For four years, from 1508-12, Michelangelo painted – often alone, spending countless hours in uncomfortable, contorted positions on a scaffold of his own design, and with the paintings growing more complex as he went along. In all, he added more than 300 figures. As anyone who has seen the Sistine Chapel can attest, the finished ceiling was a transcendent success; a work of such beauty and importance that it could seemingly be more of God’s hand than a man.
During a period of religious schism, Reformation and Counter-Reformation, Michelangelo remained at the centre of the Catholic Church for the next five decades, working under nine popes and producing an exquisite array of art. For Julius’s – scaled-down – tomb he sculpted a statue of Moses; he began his forays into architecture with the Medici Chapel and Laurentian Library in Florence; and, passing 60 years old, added to the Sistine Chapel by painting The Last Judgment on its huge altar wall.

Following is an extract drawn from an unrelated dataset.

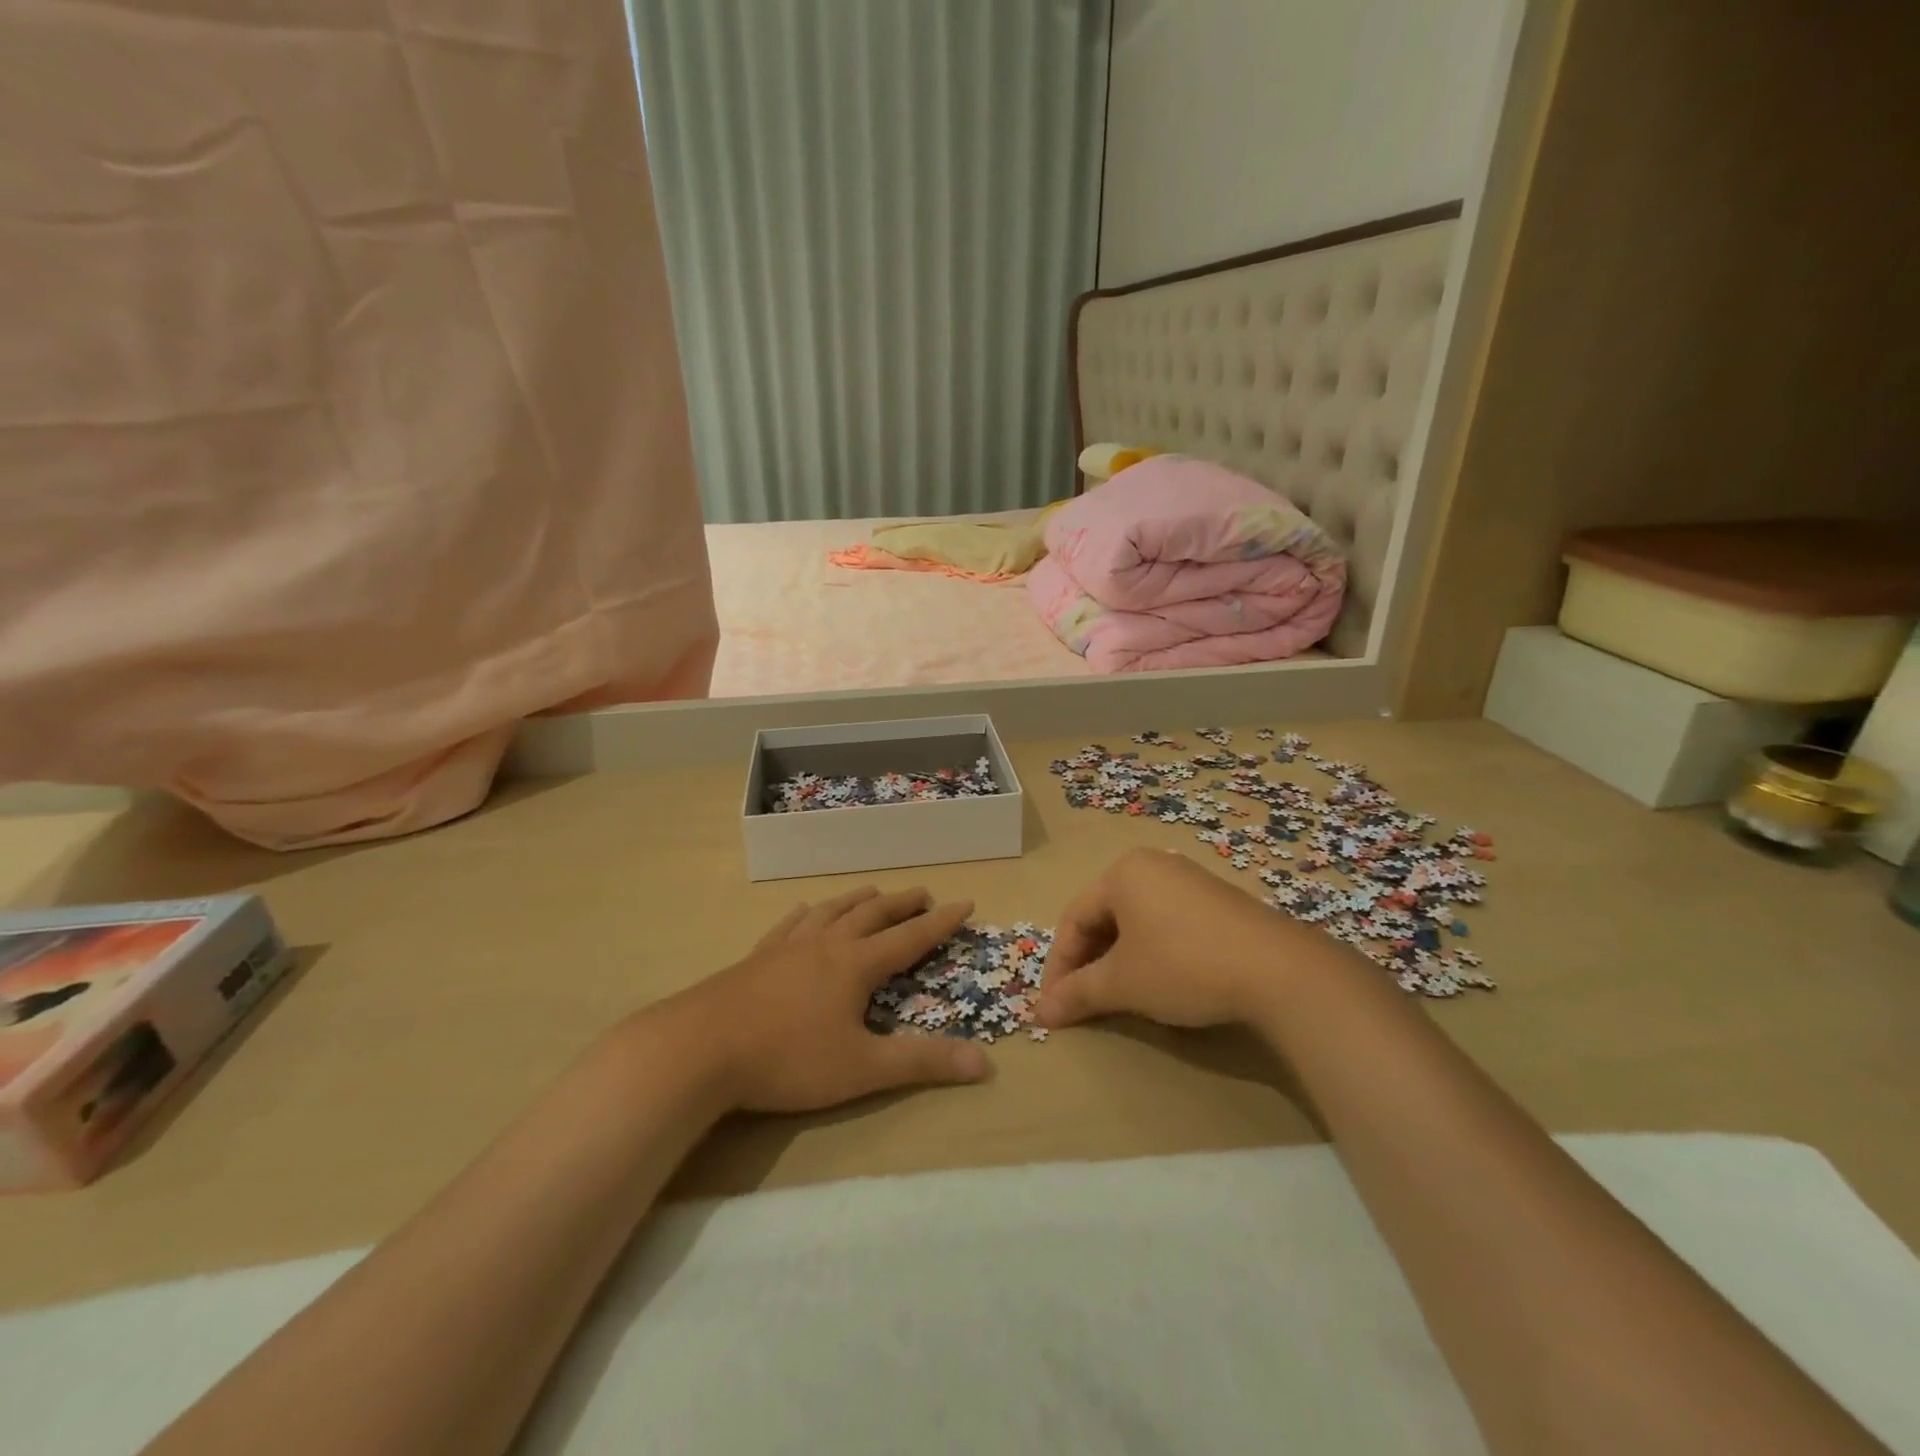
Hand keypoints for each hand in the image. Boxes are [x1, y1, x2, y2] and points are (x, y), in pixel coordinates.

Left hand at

From the 1540s onwards, Michelangelo dedicated much of his time to architecture in Rome, designing the Piazza del Campidoglio at the top of Capitoline Hill and getting construction going on the now-famed dome of St Peter’s Basilica, where, incidentally, his Pietà stands to this day.
Michelangelo continued working up until his death in 1564, a few weeks before turning 89. His body was returned to his beloved Florence – the cradle of the Renaissance, and now the grave of the ultimate Renaissance man.